Consignes
1: Relevez dans le document source tout ce qui est placé « A la source » de la volonté ou de la décision de faire un enfant.
2: Reproduisez à l'identique le passage du document source qui commence par « Tout parent souhaite » et se termine par « transmettre quelque chose. ».

Document source
#####

Tout parent souhaite transmettre à son enfant.
Ce qui nous pousse à engendrer est complexe, et pourrait être disserté à l’infini. Mais dans la plupart des cas (en particulier hors situations de viol en paternité) les hommes, tout comme les femmes, font des enfants par choix, par décision volontaire — même si les questions du libre arbitre et du consentement sont elles aussi complexes, et pourraient elles aussi être dissertées à l’infini.
A la source de cette volonté, il y a cette nécessité qui parcourt tout le vivant, cet instinct de reproduction 1 profondément ancré en nous.
A la source de cette décision de faire un enfant, il y aussi l’envie, et sans doute le besoin, de transmettre quelque chose.
Quelque chose comme un patrimoine, matériel mais surtout immatériel.
Quelque chose comme un prolongement d’ascendances en une descendance à travers les générations.

#####

Données fournies
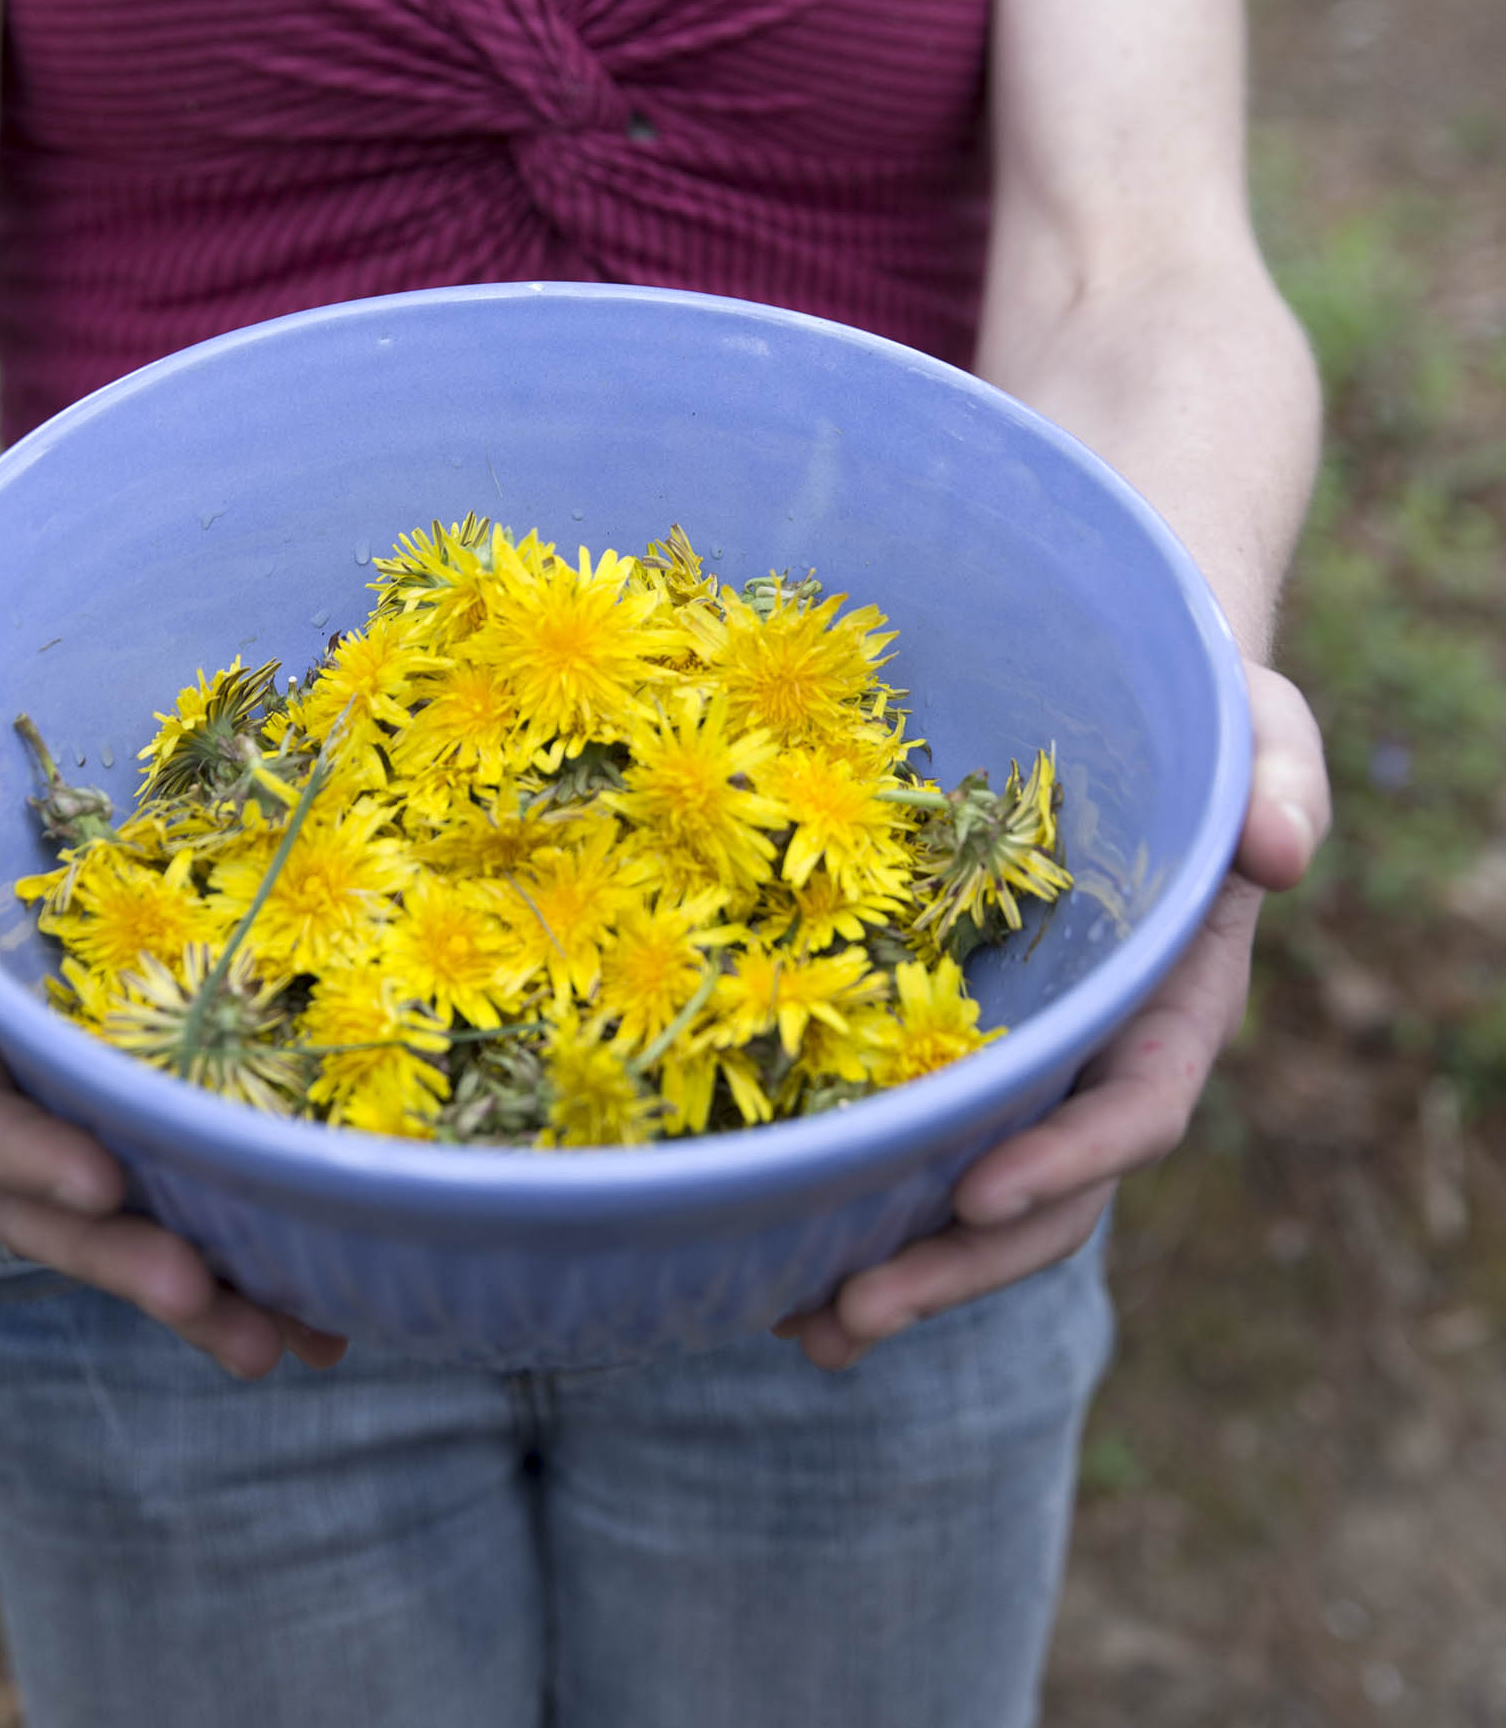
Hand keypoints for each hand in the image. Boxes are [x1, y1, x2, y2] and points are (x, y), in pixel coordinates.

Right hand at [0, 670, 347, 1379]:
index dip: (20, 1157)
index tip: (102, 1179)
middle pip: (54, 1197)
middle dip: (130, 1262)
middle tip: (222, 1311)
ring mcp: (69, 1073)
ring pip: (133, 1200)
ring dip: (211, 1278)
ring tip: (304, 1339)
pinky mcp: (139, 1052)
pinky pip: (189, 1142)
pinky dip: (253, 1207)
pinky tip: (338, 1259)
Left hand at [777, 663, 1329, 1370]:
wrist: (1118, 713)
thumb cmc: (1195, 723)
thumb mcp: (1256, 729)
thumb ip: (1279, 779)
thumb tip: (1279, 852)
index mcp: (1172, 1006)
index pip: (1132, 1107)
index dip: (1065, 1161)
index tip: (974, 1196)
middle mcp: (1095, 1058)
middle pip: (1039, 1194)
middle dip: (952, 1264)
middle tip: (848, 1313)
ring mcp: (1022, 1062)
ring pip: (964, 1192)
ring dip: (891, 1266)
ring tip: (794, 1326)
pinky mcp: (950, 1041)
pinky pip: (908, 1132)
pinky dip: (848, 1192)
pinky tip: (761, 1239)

#####

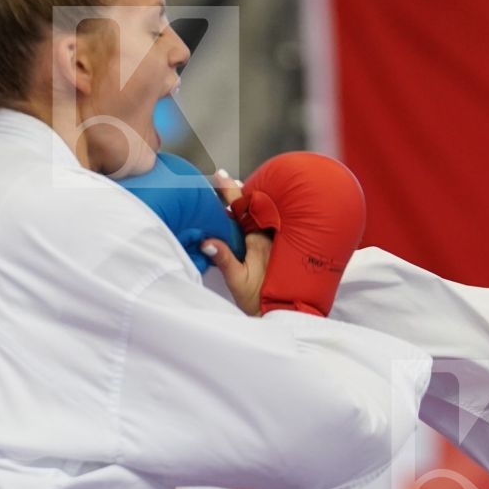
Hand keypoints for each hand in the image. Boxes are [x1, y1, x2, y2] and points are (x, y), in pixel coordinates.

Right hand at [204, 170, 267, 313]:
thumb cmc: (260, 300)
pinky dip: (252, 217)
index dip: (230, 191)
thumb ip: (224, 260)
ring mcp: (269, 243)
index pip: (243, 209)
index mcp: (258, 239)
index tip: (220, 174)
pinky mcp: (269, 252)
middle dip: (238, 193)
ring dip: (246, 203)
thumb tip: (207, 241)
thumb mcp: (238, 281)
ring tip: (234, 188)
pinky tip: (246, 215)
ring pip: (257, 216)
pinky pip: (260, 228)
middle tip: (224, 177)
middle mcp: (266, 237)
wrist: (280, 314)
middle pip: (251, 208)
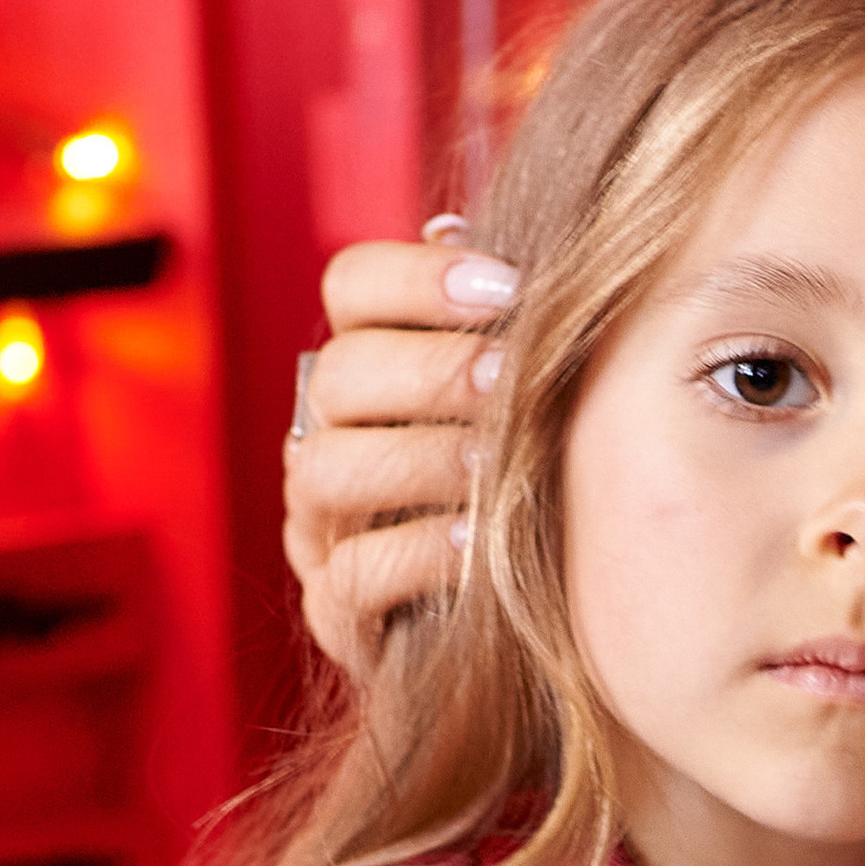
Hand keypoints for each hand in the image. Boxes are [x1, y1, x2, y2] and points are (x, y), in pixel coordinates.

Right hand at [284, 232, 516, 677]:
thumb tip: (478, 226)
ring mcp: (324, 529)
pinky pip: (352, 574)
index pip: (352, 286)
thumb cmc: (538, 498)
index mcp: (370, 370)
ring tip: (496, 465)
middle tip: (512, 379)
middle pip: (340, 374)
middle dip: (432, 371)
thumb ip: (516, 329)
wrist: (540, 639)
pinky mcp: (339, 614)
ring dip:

#####

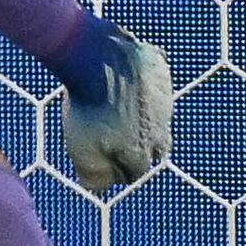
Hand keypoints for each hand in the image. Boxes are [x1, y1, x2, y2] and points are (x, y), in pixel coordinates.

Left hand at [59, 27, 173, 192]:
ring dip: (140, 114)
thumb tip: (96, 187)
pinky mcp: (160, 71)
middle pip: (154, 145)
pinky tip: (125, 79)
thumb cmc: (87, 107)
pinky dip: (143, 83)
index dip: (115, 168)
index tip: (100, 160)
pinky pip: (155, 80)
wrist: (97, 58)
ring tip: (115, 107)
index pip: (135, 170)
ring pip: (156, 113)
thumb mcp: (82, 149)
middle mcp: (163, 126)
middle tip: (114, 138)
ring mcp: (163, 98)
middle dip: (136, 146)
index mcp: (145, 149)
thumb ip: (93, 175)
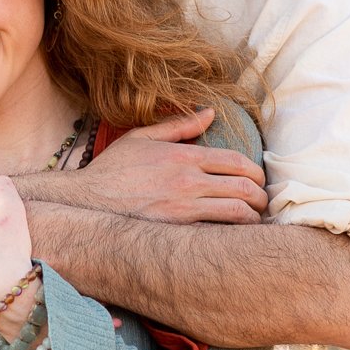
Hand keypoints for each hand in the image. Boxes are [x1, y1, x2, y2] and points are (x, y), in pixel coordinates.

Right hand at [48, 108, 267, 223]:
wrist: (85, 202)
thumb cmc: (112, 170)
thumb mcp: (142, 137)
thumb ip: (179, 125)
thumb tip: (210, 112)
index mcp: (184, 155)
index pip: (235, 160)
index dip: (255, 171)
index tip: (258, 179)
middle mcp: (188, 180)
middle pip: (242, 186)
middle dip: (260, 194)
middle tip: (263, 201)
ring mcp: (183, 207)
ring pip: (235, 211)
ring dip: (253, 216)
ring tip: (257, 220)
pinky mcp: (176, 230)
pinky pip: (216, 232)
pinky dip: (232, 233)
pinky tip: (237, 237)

#####

Corrigés
1:
- cette nécessité qui parcourt tout le vivant
- cet instinct de reproduction profondément ancré en nous
- l'envie de transmettre quelque chose
- le besoin de transmettre quelque chose

2:
Tout parent souhaite transmettre à son enfant.
Ce qui nous pousse à engendrer est complexe, et pourrait être disserté à l’infini. Mais dans la plupart des cas (en particulier hors situations de viol en paternité) les hommes, tout comme les femmes, font des enfants par choix, par décision volontaire — même si les questions du libre arbitre et du consentement sont elles aussi complexes, et pourraient elles aussi être dissertées à l’infini.
A la source de cette volonté, il y a cette nécessité qui parcourt tout le vivant, cet instinct de reproduction 1 profondément ancré en nous.
A la source de cette décision de faire un enfant, il y aussi l’envie, et sans doute le besoin, de transmettre quelque chose.